((

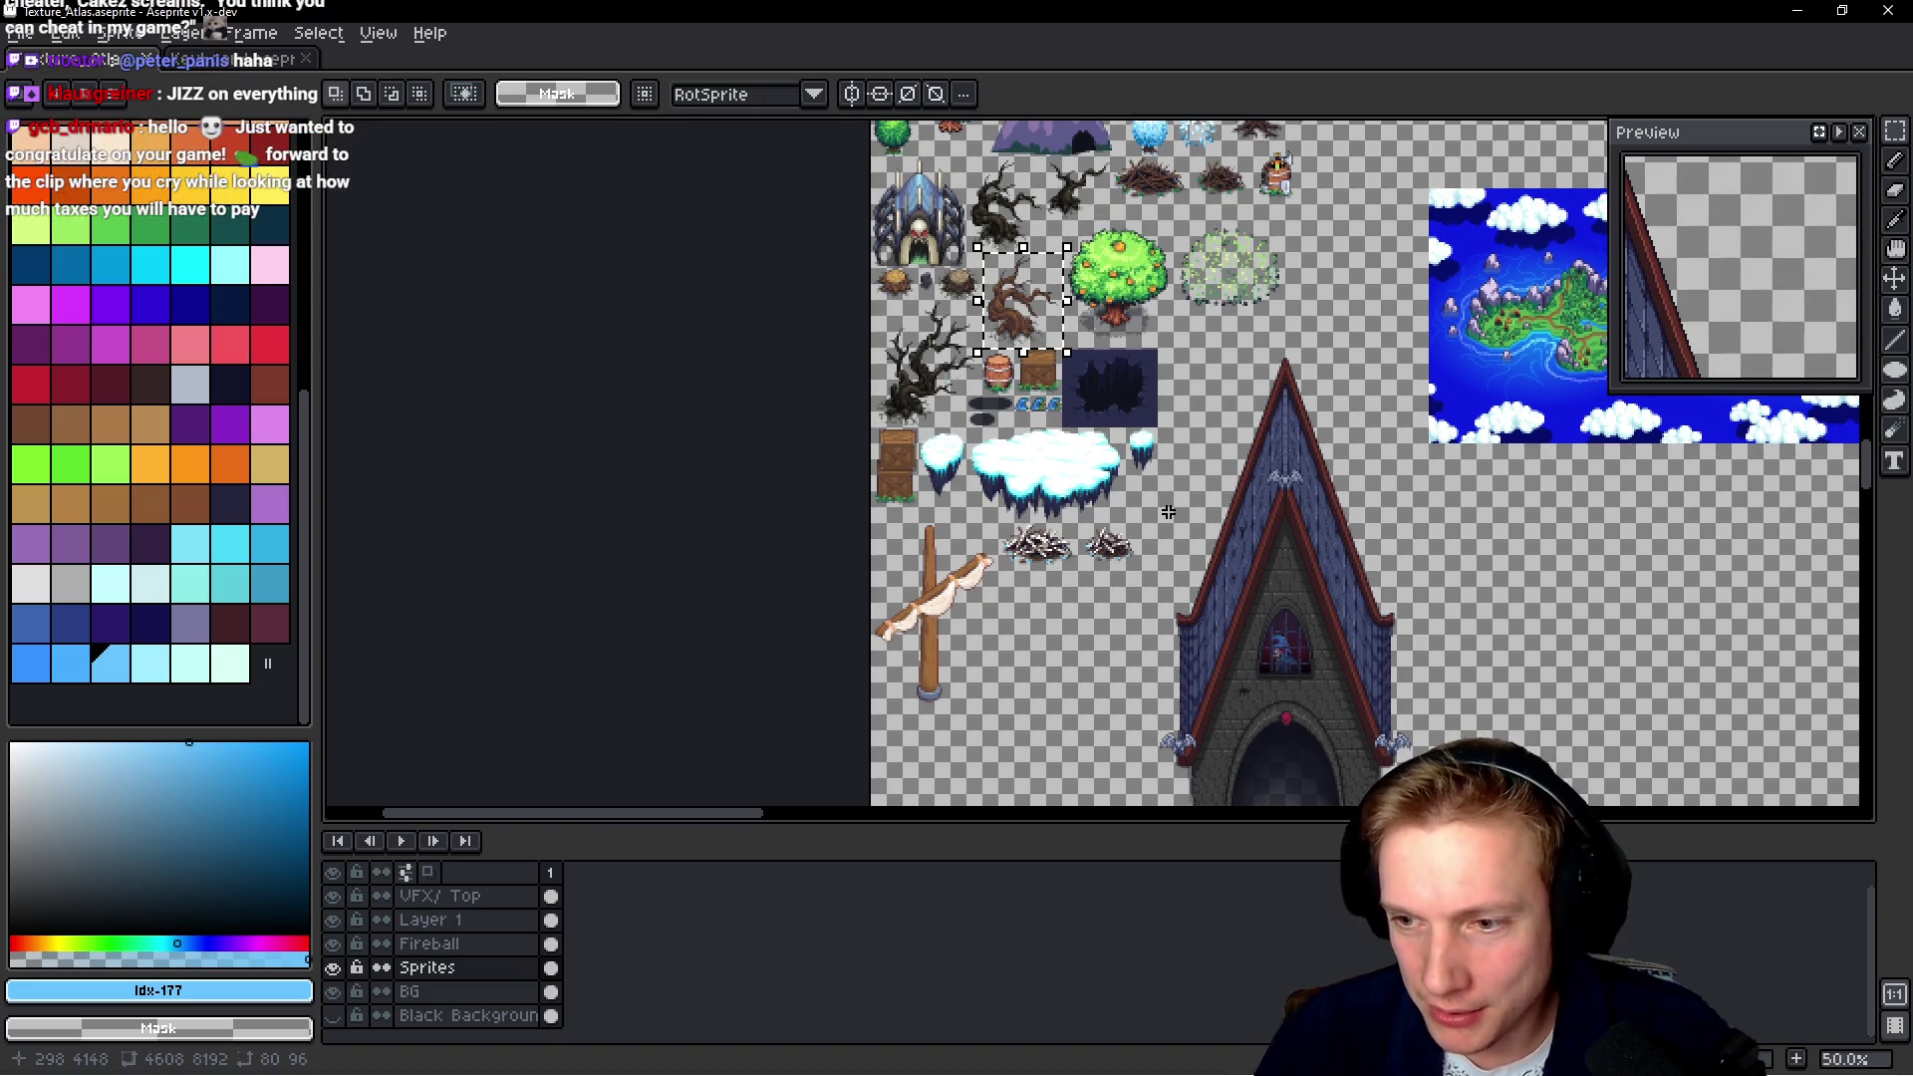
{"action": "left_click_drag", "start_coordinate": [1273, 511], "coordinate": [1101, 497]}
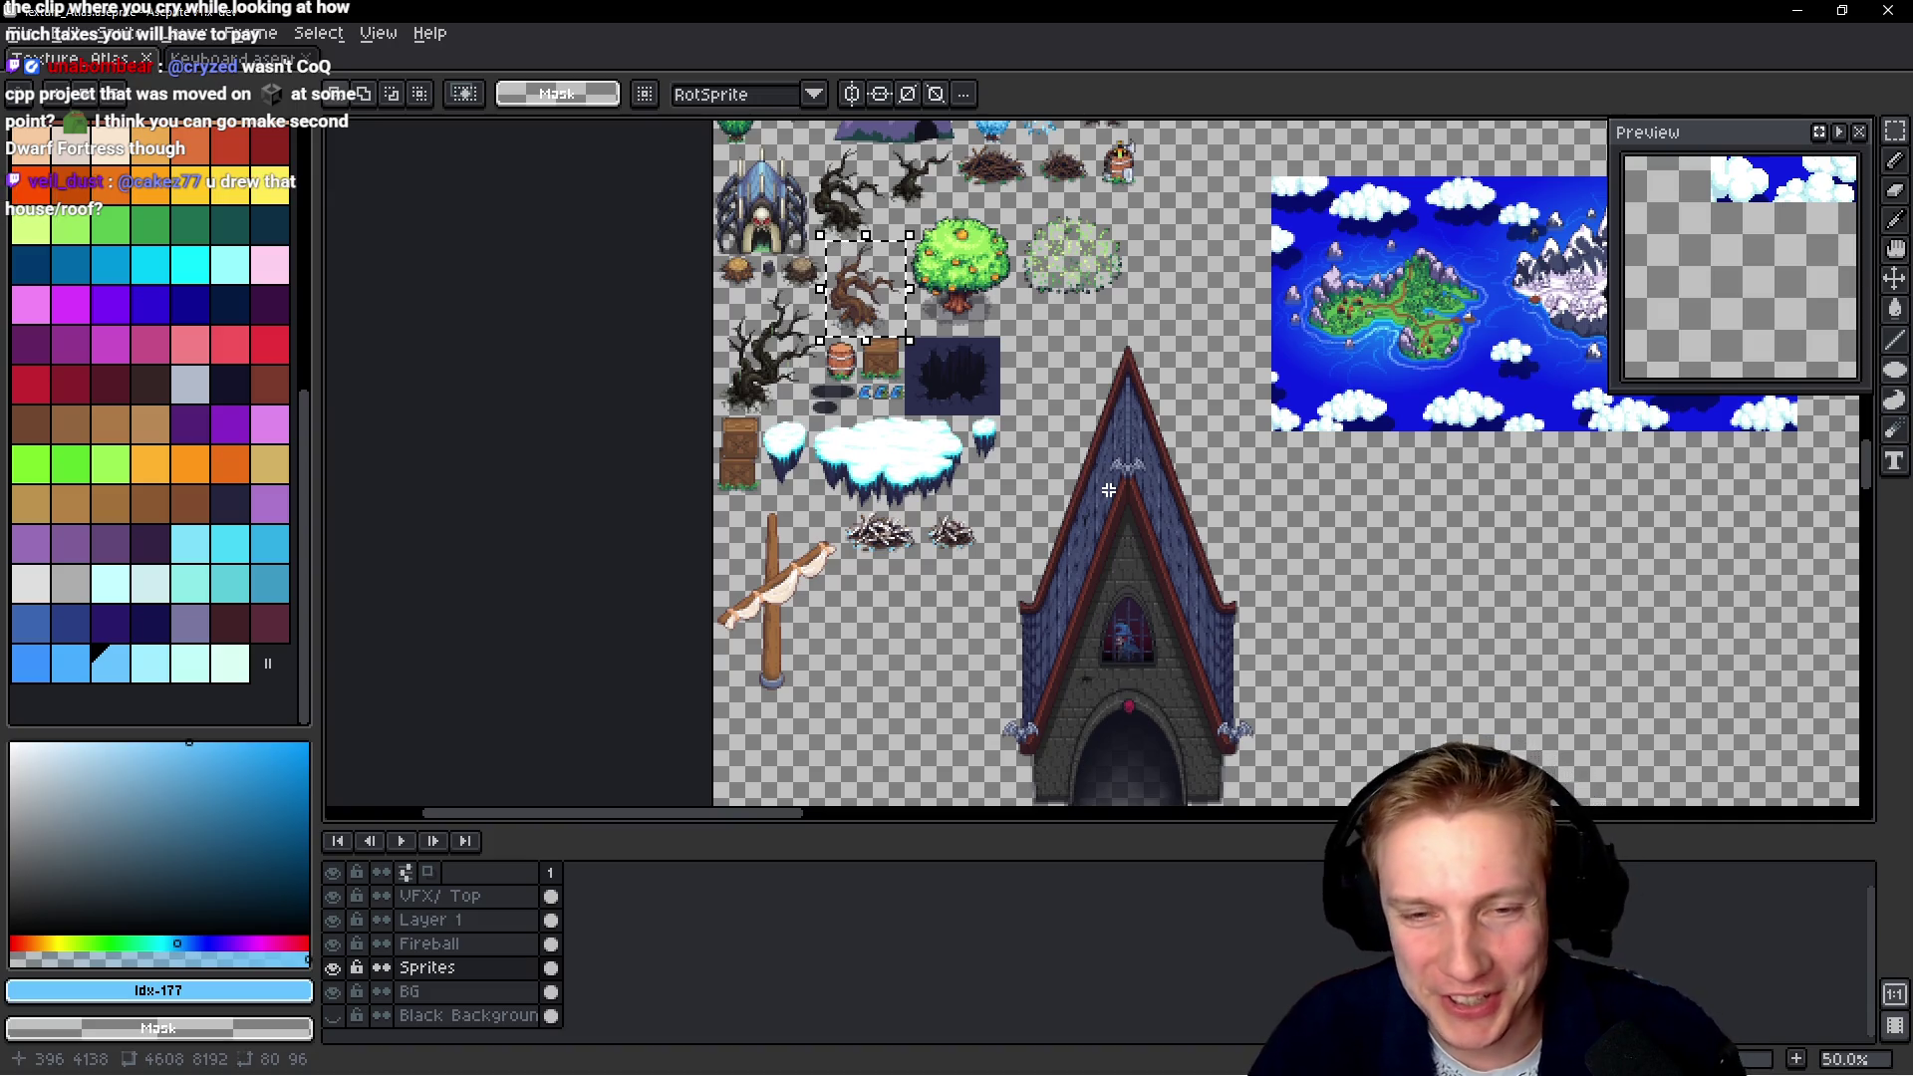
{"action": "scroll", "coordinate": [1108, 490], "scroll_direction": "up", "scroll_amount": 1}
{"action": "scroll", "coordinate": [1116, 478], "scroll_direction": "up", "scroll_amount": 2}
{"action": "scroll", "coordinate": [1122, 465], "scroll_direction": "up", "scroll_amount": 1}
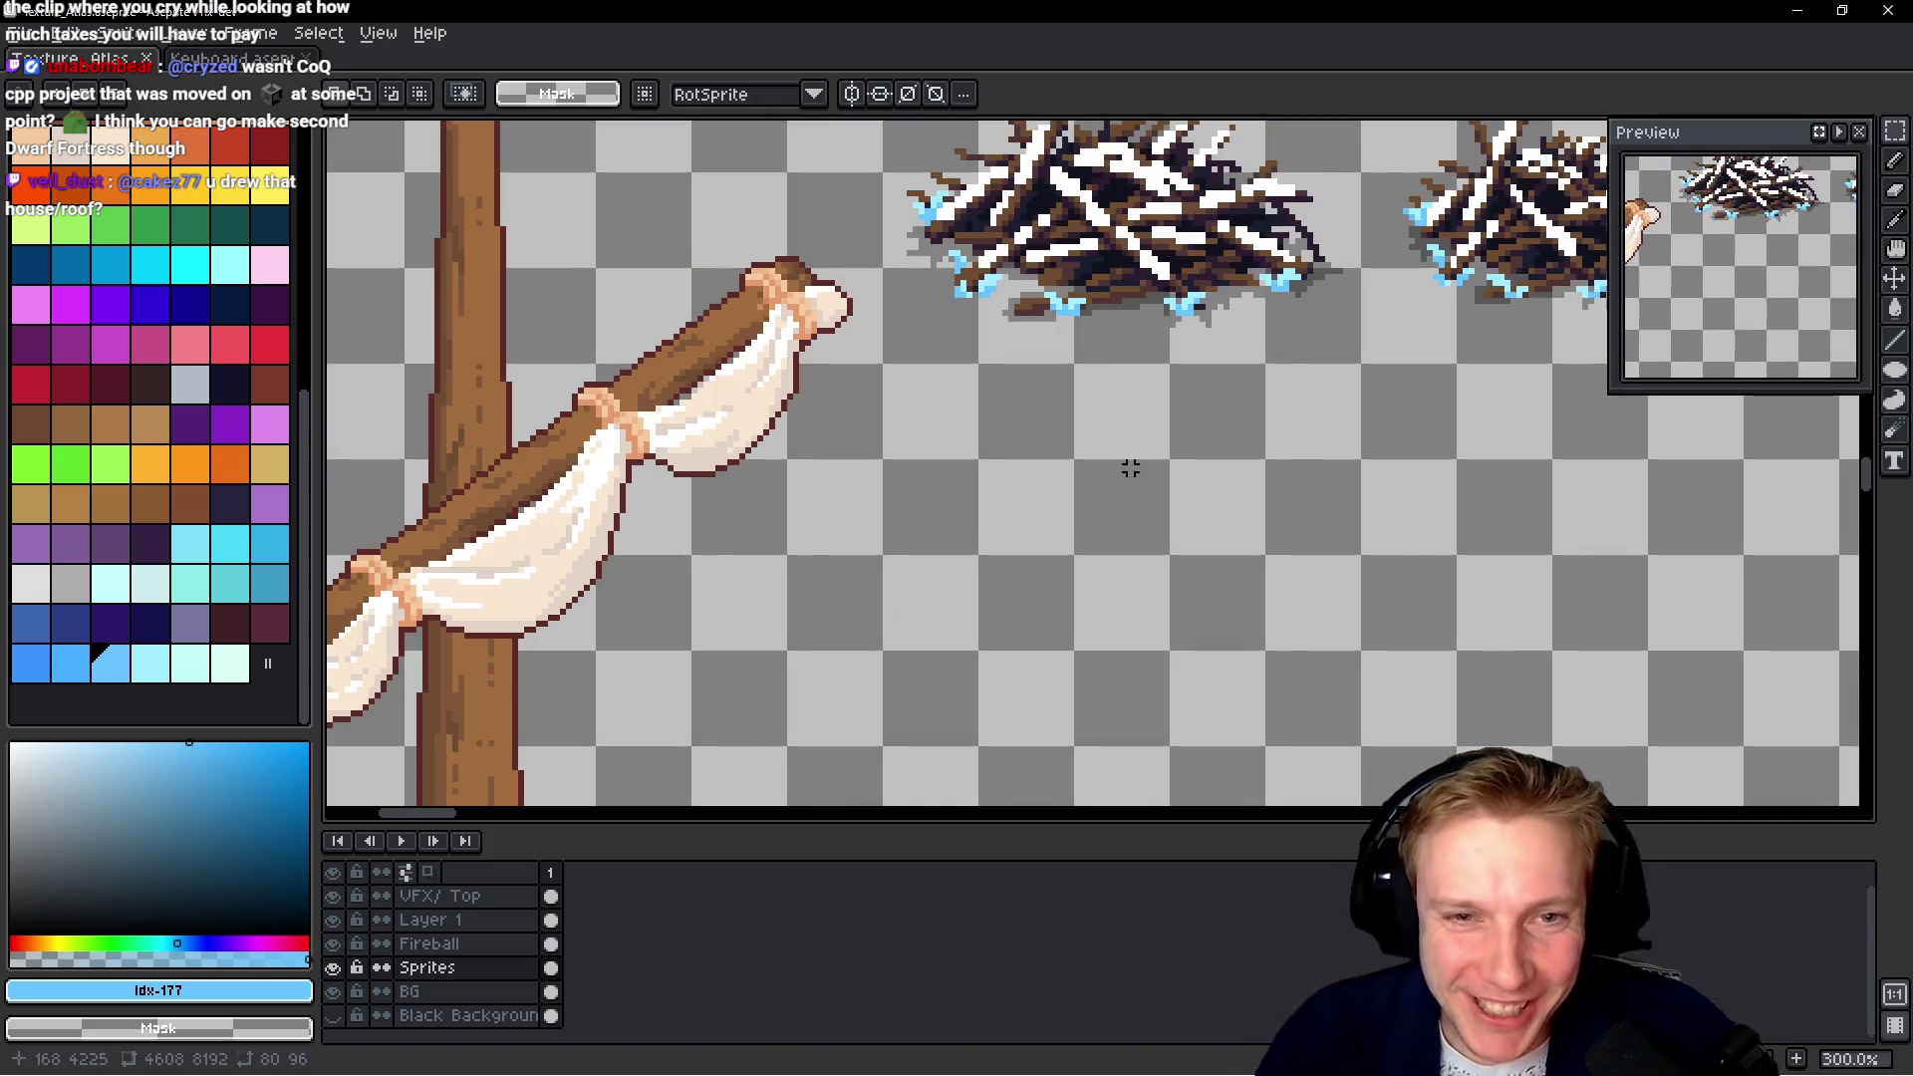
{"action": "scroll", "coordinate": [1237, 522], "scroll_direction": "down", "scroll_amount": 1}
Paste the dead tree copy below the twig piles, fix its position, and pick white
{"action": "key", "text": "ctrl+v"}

))

Task goal.
Exactly as given, transcribe every line of the data, but not its images.

Answer to this problem.
{"action": "left_click_drag", "start_coordinate": [1273, 511], "coordinate": [1101, 497]}
{"action": "scroll", "coordinate": [1108, 490], "scroll_direction": "up", "scroll_amount": 1}
{"action": "scroll", "coordinate": [1116, 478], "scroll_direction": "up", "scroll_amount": 2}
{"action": "scroll", "coordinate": [1122, 465], "scroll_direction": "up", "scroll_amount": 1}
{"action": "scroll", "coordinate": [1237, 522], "scroll_direction": "down", "scroll_amount": 1}
Paste the dead tree copy below the twig piles, fix its position, and pick white
{"action": "key", "text": "ctrl+v"}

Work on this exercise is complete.